Task to carry out: From the first line to the last, write out the material verbatim.

** Opening Dataset block **

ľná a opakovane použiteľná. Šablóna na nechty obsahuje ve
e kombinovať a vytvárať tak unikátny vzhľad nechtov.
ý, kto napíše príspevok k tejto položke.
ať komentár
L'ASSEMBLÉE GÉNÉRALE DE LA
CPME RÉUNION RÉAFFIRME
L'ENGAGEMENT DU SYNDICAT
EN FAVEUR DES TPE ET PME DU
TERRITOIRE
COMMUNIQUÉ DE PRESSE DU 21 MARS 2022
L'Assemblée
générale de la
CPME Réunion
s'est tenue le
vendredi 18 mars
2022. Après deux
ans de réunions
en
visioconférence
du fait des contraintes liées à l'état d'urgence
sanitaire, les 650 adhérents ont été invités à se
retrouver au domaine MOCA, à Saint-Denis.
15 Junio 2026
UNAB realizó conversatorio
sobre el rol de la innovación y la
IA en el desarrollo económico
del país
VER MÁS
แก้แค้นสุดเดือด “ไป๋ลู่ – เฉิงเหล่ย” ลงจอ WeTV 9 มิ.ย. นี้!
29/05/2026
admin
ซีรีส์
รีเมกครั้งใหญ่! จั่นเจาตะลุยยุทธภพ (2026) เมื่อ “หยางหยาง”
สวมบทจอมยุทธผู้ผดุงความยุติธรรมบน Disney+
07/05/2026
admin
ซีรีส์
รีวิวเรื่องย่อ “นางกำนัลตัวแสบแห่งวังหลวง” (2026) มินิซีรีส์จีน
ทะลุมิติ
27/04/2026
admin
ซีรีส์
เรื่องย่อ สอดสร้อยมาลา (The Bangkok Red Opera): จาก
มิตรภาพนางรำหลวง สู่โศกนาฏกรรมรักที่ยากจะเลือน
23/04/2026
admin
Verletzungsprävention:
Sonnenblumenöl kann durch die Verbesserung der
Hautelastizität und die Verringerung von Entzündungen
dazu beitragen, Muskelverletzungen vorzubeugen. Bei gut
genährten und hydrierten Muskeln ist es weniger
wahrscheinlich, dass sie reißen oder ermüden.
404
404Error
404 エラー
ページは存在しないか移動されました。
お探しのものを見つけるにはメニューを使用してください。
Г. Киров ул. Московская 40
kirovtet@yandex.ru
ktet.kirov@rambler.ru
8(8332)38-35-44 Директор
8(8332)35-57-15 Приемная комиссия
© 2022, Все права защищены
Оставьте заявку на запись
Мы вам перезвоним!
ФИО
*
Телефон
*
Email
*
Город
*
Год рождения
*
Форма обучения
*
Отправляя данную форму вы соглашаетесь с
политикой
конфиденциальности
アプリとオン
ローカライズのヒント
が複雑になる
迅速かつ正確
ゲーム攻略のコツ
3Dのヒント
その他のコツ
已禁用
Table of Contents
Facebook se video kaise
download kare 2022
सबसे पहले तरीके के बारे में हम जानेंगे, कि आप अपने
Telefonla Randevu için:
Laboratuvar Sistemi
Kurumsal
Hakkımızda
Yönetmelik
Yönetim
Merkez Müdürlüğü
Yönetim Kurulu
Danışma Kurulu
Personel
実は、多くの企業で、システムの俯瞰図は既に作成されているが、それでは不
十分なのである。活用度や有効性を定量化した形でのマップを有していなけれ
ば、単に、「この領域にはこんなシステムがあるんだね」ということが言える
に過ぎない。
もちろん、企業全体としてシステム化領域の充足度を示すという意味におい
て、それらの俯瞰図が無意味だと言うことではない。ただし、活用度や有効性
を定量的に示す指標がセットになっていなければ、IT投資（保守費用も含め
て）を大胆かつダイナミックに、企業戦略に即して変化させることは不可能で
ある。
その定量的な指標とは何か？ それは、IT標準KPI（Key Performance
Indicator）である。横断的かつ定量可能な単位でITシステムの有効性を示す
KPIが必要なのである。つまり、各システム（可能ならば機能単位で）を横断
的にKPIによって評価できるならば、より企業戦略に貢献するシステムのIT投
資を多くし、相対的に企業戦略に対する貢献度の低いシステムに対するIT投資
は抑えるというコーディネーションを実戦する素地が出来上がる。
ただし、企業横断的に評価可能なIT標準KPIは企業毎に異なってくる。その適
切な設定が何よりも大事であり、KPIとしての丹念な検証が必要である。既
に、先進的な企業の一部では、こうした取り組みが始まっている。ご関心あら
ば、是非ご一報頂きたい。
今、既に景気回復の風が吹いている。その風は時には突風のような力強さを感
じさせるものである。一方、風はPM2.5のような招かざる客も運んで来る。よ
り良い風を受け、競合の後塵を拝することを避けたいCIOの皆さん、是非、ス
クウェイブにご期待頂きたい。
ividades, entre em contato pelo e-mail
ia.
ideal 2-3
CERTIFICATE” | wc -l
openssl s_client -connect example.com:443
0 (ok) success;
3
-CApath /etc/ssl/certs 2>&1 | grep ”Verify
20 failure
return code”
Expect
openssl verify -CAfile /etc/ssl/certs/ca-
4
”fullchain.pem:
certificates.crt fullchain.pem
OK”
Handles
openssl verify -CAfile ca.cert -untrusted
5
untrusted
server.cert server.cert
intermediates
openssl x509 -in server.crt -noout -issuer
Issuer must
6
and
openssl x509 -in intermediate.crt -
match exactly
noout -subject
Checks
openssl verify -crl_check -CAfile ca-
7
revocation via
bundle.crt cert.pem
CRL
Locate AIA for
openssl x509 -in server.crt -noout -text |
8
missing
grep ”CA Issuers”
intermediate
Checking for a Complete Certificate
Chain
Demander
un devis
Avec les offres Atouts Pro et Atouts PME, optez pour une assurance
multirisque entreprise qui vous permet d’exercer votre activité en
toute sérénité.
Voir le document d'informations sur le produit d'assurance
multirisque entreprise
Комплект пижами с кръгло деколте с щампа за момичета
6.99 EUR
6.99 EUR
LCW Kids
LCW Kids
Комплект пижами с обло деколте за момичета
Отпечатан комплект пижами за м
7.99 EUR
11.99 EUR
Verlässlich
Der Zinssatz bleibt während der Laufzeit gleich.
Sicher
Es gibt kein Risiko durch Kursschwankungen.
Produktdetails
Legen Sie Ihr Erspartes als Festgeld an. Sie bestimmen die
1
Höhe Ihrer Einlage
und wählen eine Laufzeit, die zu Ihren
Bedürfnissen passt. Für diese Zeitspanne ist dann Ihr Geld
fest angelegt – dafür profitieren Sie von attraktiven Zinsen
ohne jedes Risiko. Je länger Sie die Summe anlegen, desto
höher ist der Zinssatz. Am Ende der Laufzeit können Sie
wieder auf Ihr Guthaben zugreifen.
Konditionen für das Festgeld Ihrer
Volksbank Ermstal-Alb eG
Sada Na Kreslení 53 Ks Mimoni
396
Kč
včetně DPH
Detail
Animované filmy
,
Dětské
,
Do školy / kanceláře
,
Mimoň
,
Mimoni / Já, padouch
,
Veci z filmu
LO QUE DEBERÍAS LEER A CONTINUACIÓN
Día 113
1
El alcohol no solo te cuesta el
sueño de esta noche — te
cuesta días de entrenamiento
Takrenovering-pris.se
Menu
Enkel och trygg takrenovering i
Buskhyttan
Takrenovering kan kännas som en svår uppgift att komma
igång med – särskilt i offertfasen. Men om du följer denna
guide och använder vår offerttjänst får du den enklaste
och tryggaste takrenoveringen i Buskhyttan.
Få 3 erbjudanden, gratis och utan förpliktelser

** Closing Dataset block **

Output below:
ľná a opakovane použiteľná. Šablóna na nechty obsahuje ve
e kombinovať a vytvárať tak unikátny vzhľad nechtov.
ý, kto napíše príspevok k tejto položke.
ať komentár
L'ASSEMBLÉE GÉNÉRALE DE LA
CPME RÉUNION RÉAFFIRME
L'ENGAGEMENT DU SYNDICAT
EN FAVEUR DES TPE ET PME DU
TERRITOIRE
COMMUNIQUÉ DE PRESSE DU 21 MARS 2022
L'Assemblée
générale de la
CPME Réunion
s'est tenue le
vendredi 18 mars
2022. Après deux
ans de réunions
en
visioconférence
du fait des contraintes liées à l'état d'urgence
sanitaire, les 650 adhérents ont été invités à se
retrouver au domaine MOCA, à Saint-Denis.
15 Junio 2026
UNAB realizó conversatorio
sobre el rol de la innovación y la
IA en el desarrollo económico
del país
VER MÁS
แก้แค้นสุดเดือด “ไป๋ลู่ – เฉิงเหล่ย” ลงจอ WeTV 9 มิ.ย. นี้!
29/05/2026
admin
ซีรีส์
รีเมกครั้งใหญ่! จั่นเจาตะลุยยุทธภพ (2026) เมื่อ “หยางหยาง”
สวมบทจอมยุทธผู้ผดุงความยุติธรรมบน Disney+
07/05/2026
admin
ซีรีส์
รีวิวเรื่องย่อ “นางกำนัลตัวแสบแห่งวังหลวง” (2026) มินิซีรีส์จีน
ทะลุมิติ
27/04/2026
admin
ซีรีส์
เรื่องย่อ สอดสร้อยมาลา (The Bangkok Red Opera): จาก
มิตรภาพนางรำหลวง สู่โศกนาฏกรรมรักที่ยากจะเลือน
23/04/2026
admin
Verletzungsprävention:
Sonnenblumenöl kann durch die Verbesserung der
Hautelastizität und die Verringerung von Entzündungen
dazu beitragen, Muskelverletzungen vorzubeugen. Bei gut
genährten und hydrierten Muskeln ist es weniger
wahrscheinlich, dass sie reißen oder ermüden.
404
404Error
404 エラー
ページは存在しないか移動されました。
お探しのものを見つけるにはメニューを使用してください。
Г. Киров ул. Московская 40
kirovtet@yandex.ru
ktet.kirov@rambler.ru
8(8332)38-35-44 Директор
8(8332)35-57-15 Приемная комиссия
© 2022, Все права защищены
Оставьте заявку на запись
Мы вам перезвоним!
ФИО
*
Телефон
*
Email
*
Город
*
Год рождения
*
Форма обучения
*
Отправляя данную форму вы соглашаетесь с
политикой
конфиденциальности
アプリとオン
ローカライズのヒント
が複雑になる
迅速かつ正確
ゲーム攻略のコツ
3Dのヒント
その他のコツ
已禁用
Table of Contents
Facebook se video kaise
download kare 2022
सबसे पहले तरीके के बारे में हम जानेंगे, कि आप अपने
Telefonla Randevu için:
Laboratuvar Sistemi
Kurumsal
Hakkımızda
Yönetmelik
Yönetim
Merkez Müdürlüğü
Yönetim Kurulu
Danışma Kurulu
Personel
実は、多くの企業で、システムの俯瞰図は既に作成されているが、それでは不
十分なのである。活用度や有効性を定量化した形でのマップを有していなけれ
ば、単に、「この領域にはこんなシステムがあるんだね」ということが言える
に過ぎない。
もちろん、企業全体としてシステム化領域の充足度を示すという意味におい
て、それらの俯瞰図が無意味だと言うことではない。ただし、活用度や有効性
を定量的に示す指標がセットになっていなければ、IT投資（保守費用も含め
て）を大胆かつダイナミックに、企業戦略に即して変化させることは不可能で
ある。
その定量的な指標とは何か？ それは、IT標準KPI（Key Performance
Indicator）である。横断的かつ定量可能な単位でITシステムの有効性を示す
KPIが必要なのである。つまり、各システム（可能ならば機能単位で）を横断
的にKPIによって評価できるならば、より企業戦略に貢献するシステムのIT投
資を多くし、相対的に企業戦略に対する貢献度の低いシステムに対するIT投資
は抑えるというコーディネーションを実戦する素地が出来上がる。
ただし、企業横断的に評価可能なIT標準KPIは企業毎に異なってくる。その適
切な設定が何よりも大事であり、KPIとしての丹念な検証が必要である。既
に、先進的な企業の一部では、こうした取り組みが始まっている。ご関心あら
ば、是非ご一報頂きたい。
今、既に景気回復の風が吹いている。その風は時には突風のような力強さを感
じさせるものである。一方、風はPM2.5のような招かざる客も運んで来る。よ
り良い風を受け、競合の後塵を拝することを避けたいCIOの皆さん、是非、ス
クウェイブにご期待頂きたい。
ividades, entre em contato pelo e-mail
ia.
ideal 2-3
CERTIFICATE” | wc -l
openssl s_client -connect example.com:443
0 (ok) success;
3
-CApath /etc/ssl/certs 2>&1 | grep ”Verify
20 failure
return code”
Expect
openssl verify -CAfile /etc/ssl/certs/ca-
4
”fullchain.pem:
certificates.crt fullchain.pem
OK”
Handles
openssl verify -CAfile ca.cert -untrusted
5
untrusted
server.cert server.cert
intermediates
openssl x509 -in server.crt -noout -issuer
Issuer must
6
and
openssl x509 -in intermediate.crt -
match exactly
noout -subject
Checks
openssl verify -crl_check -CAfile ca-
7
revocation via
bundle.crt cert.pem
CRL
Locate AIA for
openssl x509 -in server.crt -noout -text |
8
missing
grep ”CA Issuers”
intermediate
Checking for a Complete Certificate
Chain
Demander
un devis
Avec les offres Atouts Pro et Atouts PME, optez pour une assurance
multirisque entreprise qui vous permet d’exercer votre activité en
toute sérénité.
Voir le document d'informations sur le produit d'assurance
multirisque entreprise
Комплект пижами с кръгло деколте с щампа за момичета
6.99 EUR
6.99 EUR
LCW Kids
LCW Kids
Комплект пижами с обло деколте за момичета
Отпечатан комплект пижами за м
7.99 EUR
11.99 EUR
Verlässlich
Der Zinssatz bleibt während der Laufzeit gleich.
Sicher
Es gibt kein Risiko durch Kursschwankungen.
Produktdetails
Legen Sie Ihr Erspartes als Festgeld an. Sie bestimmen die
1
Höhe Ihrer Einlage
und wählen eine Laufzeit, die zu Ihren
Bedürfnissen passt. Für diese Zeitspanne ist dann Ihr Geld
fest angelegt – dafür profitieren Sie von attraktiven Zinsen
ohne jedes Risiko. Je länger Sie die Summe anlegen, desto
höher ist der Zinssatz. Am Ende der Laufzeit können Sie
wieder auf Ihr Guthaben zugreifen.
Konditionen für das Festgeld Ihrer
Volksbank Ermstal-Alb eG
Sada Na Kreslení 53 Ks Mimoni
396
Kč
včetně DPH
Detail
Animované filmy
,
Dětské
,
Do školy / kanceláře
,
Mimoň
,
Mimoni / Já, padouch
,
Veci z filmu
LO QUE DEBERÍAS LEER A CONTINUACIÓN
Día 113
1
El alcohol no solo te cuesta el
sueño de esta noche — te
cuesta días de entrenamiento
Takrenovering-pris.se
Menu
Enkel och trygg takrenovering i
Buskhyttan
Takrenovering kan kännas som en svår uppgift att komma
igång med – särskilt i offertfasen. Men om du följer denna
guide och använder vår offerttjänst får du den enklaste
och tryggaste takrenoveringen i Buskhyttan.
Få 3 erbjudanden, gratis och utan förpliktelser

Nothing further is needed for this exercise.